** MATERIAL PROVIDED **
+===+
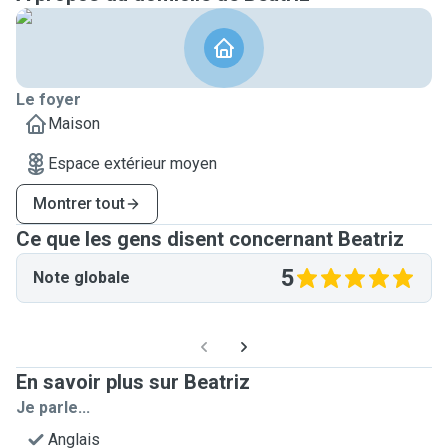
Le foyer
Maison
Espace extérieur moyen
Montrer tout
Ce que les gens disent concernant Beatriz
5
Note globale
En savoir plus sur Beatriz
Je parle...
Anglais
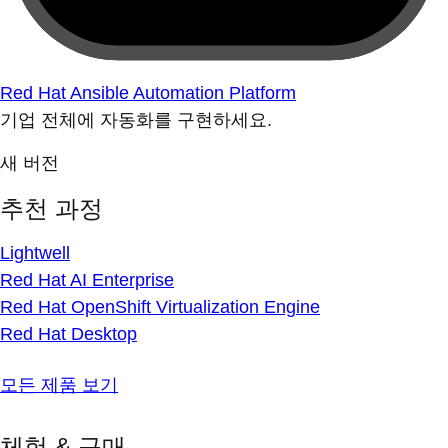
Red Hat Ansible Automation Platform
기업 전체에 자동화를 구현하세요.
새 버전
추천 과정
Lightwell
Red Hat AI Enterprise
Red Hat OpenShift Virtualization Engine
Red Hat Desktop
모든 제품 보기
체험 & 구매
+===+
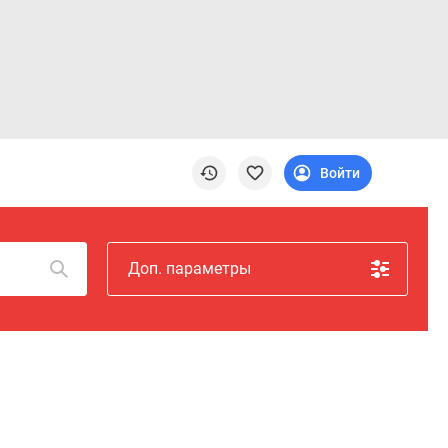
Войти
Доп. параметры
+===+
** PROBLEM **
Please go through the data above and copy each line containing the word "Beatriz".

** RESULT OF THIS TASK **
Ce que les gens disent concernant Beatriz
En savoir plus sur Beatriz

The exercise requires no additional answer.